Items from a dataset
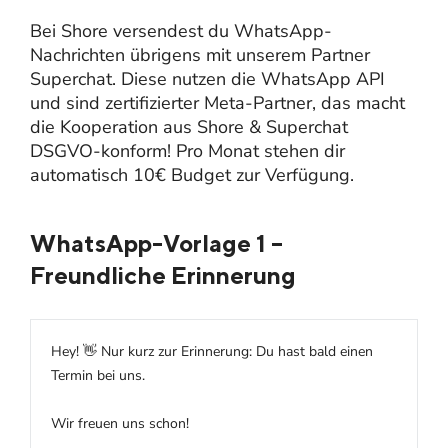
Bei Shore versendest du WhatsApp-
Nachrichten übrigens mit unserem Partner
Superchat. Diese nutzen die WhatsApp API
und sind zertifizierter Meta-Partner, das macht
die Kooperation aus Shore & Superchat
DSGVO-konform! Pro Monat stehen dir
automatisch 10€ Budget zur Verfügung.
WhatsApp-Vorlage 1 –
Freundliche Erinnerung
Hey! 👋 Nur kurz zur Erinnerung: Du hast bald einen
Termin bei uns.
Wir freuen uns schon!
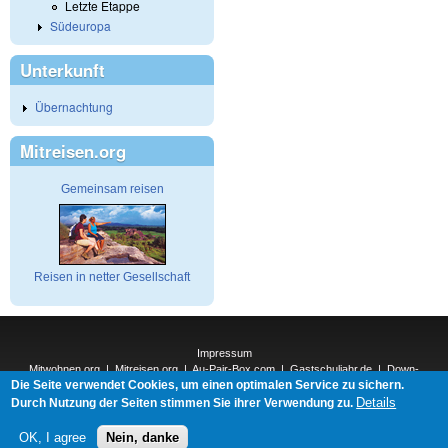
Letzte Etappe
Südeuropa
Unterkunft
Übernachtung
Mitreisen.org
Gemeinsam reisen
Reisen in netter Gesellschaft
Impressum
Mitwohnen.org
|
Mitreisen.org
|
Au-Pair-Box.com
|
Gastschuljahr.de
|
Down-
Die Seite verwendet Cookies, um einen optimalen Service zu sichern.
Under.org
|
Elderpair.com
|
Details
Interconnections-Verlag.de
|
Natur-und-Umwelt.org
|
ReiseTops.com
|
Durch Nutzung der Seiten stimmen Sie ihrer Verwendung zu.
Bewerben.com
|
Schenken.net
OK, I agree
Nein, danke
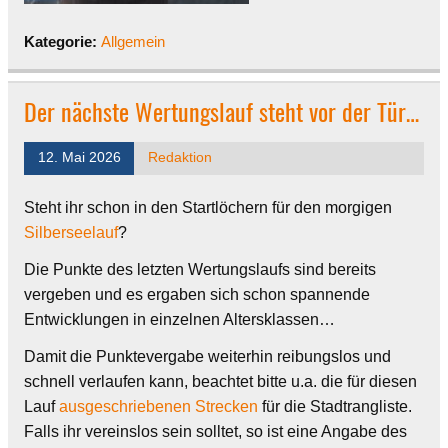
Kategorie:
Allgemein
Der nächste Wertungslauf steht vor der Tür…
12. Mai 2026
Redaktion
Steht ihr schon in den Startlöchern für den morgigen
Silberseelauf
?
Die Punkte des letzten Wertungslaufs sind bereits
vergeben und es ergaben sich schon spannende
Entwicklungen in einzelnen Altersklassen…
Damit die Punktevergabe weiterhin reibungslos und
schnell verlaufen kann, beachtet bitte u.a. die für diesen
Lauf
ausgeschriebenen Strecken
für die Stadtrangliste.
Falls ihr vereinslos sein solltet, so ist eine Angabe des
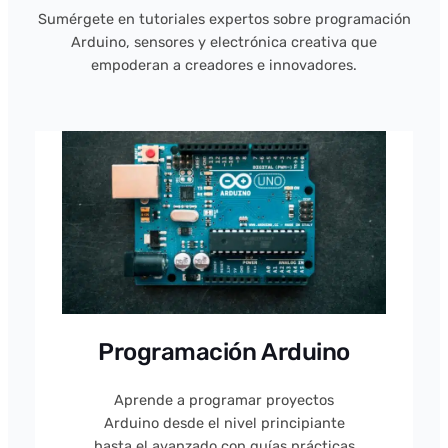
Sumérgete en tutoriales expertos sobre programación
Arduino, sensores y electrónica creativa que
empoderan a creadores e innovadores.
Programación Arduino
Aprende a programar proyectos
Arduino desde el nivel principiante
hasta el avanzado con guías prácticas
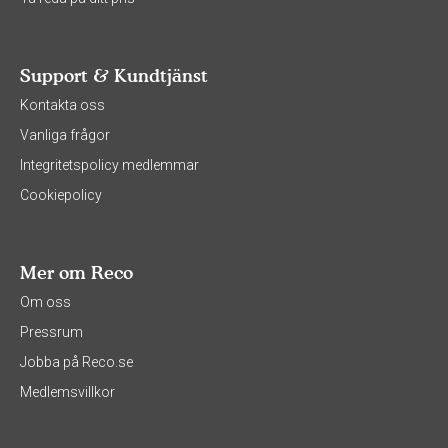
Support & Kundtjänst
Kontakta oss
Vanliga frågor
Integritetspolicy medlemmar
Cookiepolicy
Mer om Reco
Om oss
Pressrum
Jobba på Reco.se
Medlemsvillkor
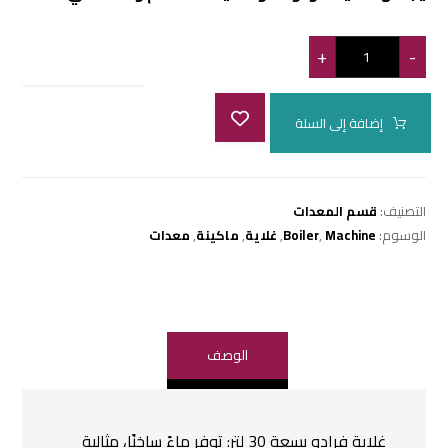
+
-
إضافة إلى السلة
التصنيف:
قسم المعدات
الوسوم:
Machine
,
Boiler
,
غلاية
,
ماكينة
,
معدات
الوصف
غلاية فرادو بسعة 30 لتر: توفر ماءً ساخنًا، مثالية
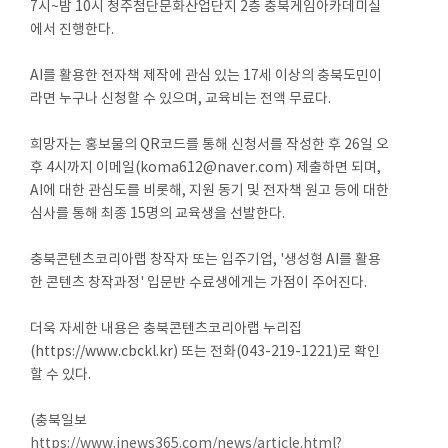
7시~밤 10시 청주첨단문화산업단지 2층 충북게임아카데미실
에서 진행한다.
AI를 활용한 전자책 제작에 관심 있는 17세 이상의 충북도민이
라면 누구나 신청할 수 있으며, 교육비는 전액 무료다.
희망자는 홍보물의 QR코드를 통해 신청서를 작성한 후 26일 오
후 4시까지 이메일(koma612@naver.com) 제출하면 되며,
AI에 대한 관심도를 비롯해, 지원 동기 및 전자책 원고 등에 대한
심사를 통해 최종 15명의 교육생을 선발한다.
충북콘텐츠코리아랩 창작자 또는 입주기업, '생성형 AI를 활용
한 콘텐츠 창작과정' 입문반 수료생에게는 가점이 주어진다.
더욱 자세한 내용은 충북콘텐츠코리아랩 누리집
(https://www.cbckl.kr) 또는 전화(043-219-1221)로 확인
할 수 있다.
(충북일보
https://www.inews365.com/news/article.html?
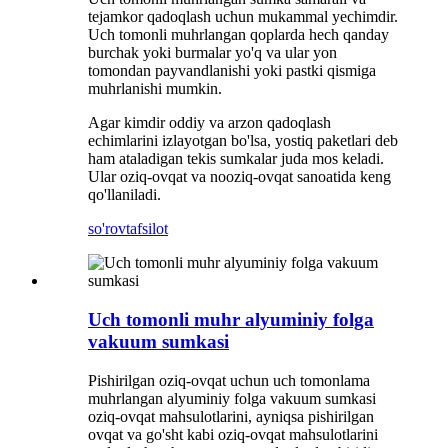
tejamkor qadoqlash uchun mukammal yechimdir.
Uch tomonli muhrlangan qoplarda hech qanday
burchak yoki burmalar yo'q va ular yon
tomondan payvandlanishi yoki pastki qismiga
muhrlanishi mumkin.
Agar kimdir oddiy va arzon qadoqlash
echimlarini izlayotgan bo'lsa, yostiq paketlari deb
ham ataladigan tekis sumkalar juda mos keladi.
Ular oziq-ovqat va nooziq-ovqat sanoatida keng
qo'llaniladi.
so'rov
tafsilot
Uch tomonli muhr alyuminiy folga
vakuum sumkasi
Pishirilgan oziq-ovqat uchun uch tomonlama
muhrlangan alyuminiy folga vakuum sumkasi
oziq-ovqat mahsulotlarini, ayniqsa pishirilgan
ovqat va go'sht kabi oziq-ovqat mahsulotlarini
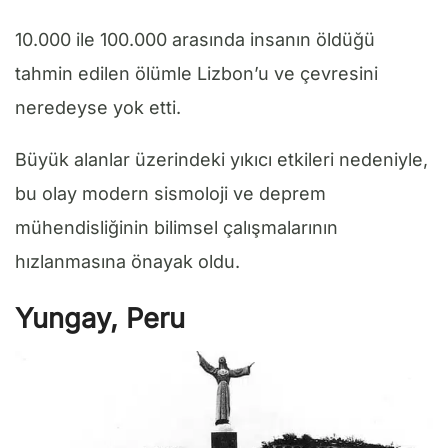
10.000 ile 100.000 arasında insanın öldüğü
tahmin edilen ölümle Lizbon’u ve çevresini
neredeyse yok etti.
Büyük alanlar üzerindeki yıkıcı etkileri nedeniyle,
bu olay modern sismoloji ve deprem
mühendisliğinin bilimsel çalışmalarının
hızlanmasına önayak oldu.
Yungay, Peru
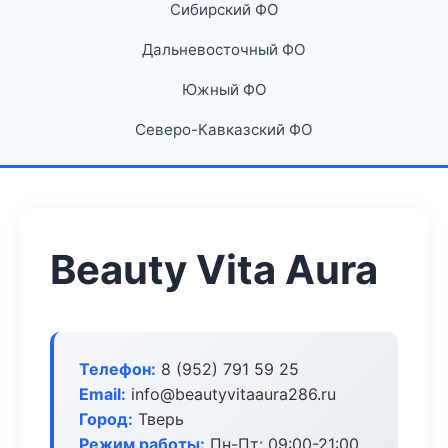
Сибирский ФО
Дальневосточный ФО
Южный ФО
Северо-Кавказский ФО
Beauty Vita Aura
Телефон:
8 (952) 791 59 25
Email:
info@beautyvitaaura286.ru
Город:
Тверь
Режим работы:
Пн-Пт: 09:00-21:00,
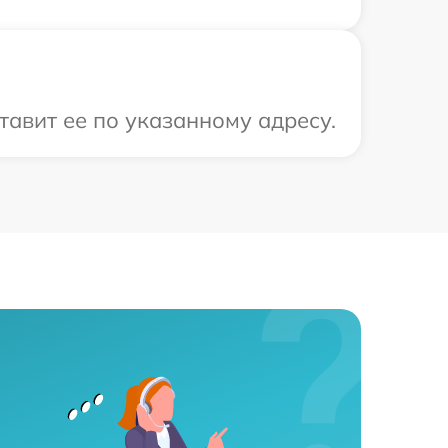
тавит ее по указанному адресу.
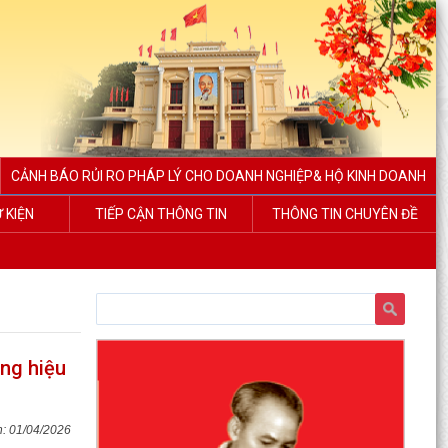
CẢNH BÁO RỦI RO PHÁP LÝ CHO DOANH NGHIỆP& HỘ KINH DOANH
Ự KIỆN
TIẾP CẬN THÔNG TIN
THÔNG TIN CHUYÊN ĐỀ
ụng hiệu
01/04/2026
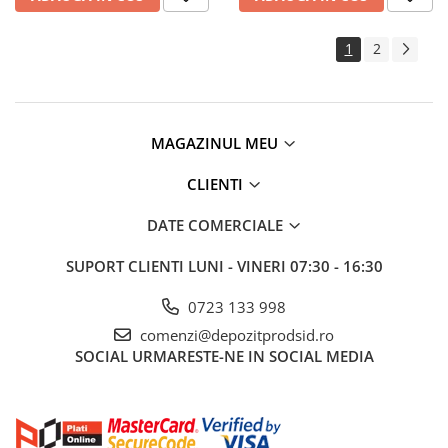
1
2
MAGAZINUL MEU
CLIENTI
DATE COMERCIALE
SUPORT CLIENTI
LUNI - VINERI 07:30 - 16:30
0723 133 998
comenzi@depozitprodsid.ro
SOCIAL
URMARESTE-NE IN SOCIAL MEDIA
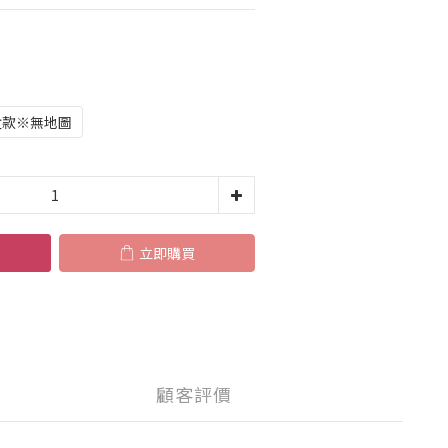
盒款※無地圖
立即購買
顧客評價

--- What is expected ---
Only the lines from the one containing "mühendisliğinin bilimsel çalışmalarının" through the last line of the data belong in the copy, both included and reproduced exactly. Pictures do not.

--- Task solution ---
mühendisliğinin bilimsel çalışmalarının
hızlanmasına önayak oldu.
Yungay, Peru
Сибирский ФО
Дальневосточный ФО
Южный ФО
Северо-Кавказский ФО
Beauty Vita Aura
Телефон:
8 (952) 791 59 25
Email:
info@beautyvitaaura286.ru
Город:
Тверь
Режим работы:
Пн-Пт: 09:00-21:00,
тавит ее по указанному адресу.
CẢNH BÁO RỦI RO PHÁP LÝ CHO DOANH NGHIỆP& HỘ KINH DOANH
Ự KIỆN
TIẾP CẬN THÔNG TIN
THÔNG TIN CHUYÊN ĐỀ
ụng hiệu
01/04/2026
1
2
MAGAZINUL MEU
CLIENTI
DATE COMERCIALE
SUPORT CLIENTI
LUNI - VINERI 07:30 - 16:30
0723 133 998
comenzi@depozitprodsid.ro
SOCIAL
URMARESTE-NE IN SOCIAL MEDIA
盒款※無地圖
立即購買
顧客評價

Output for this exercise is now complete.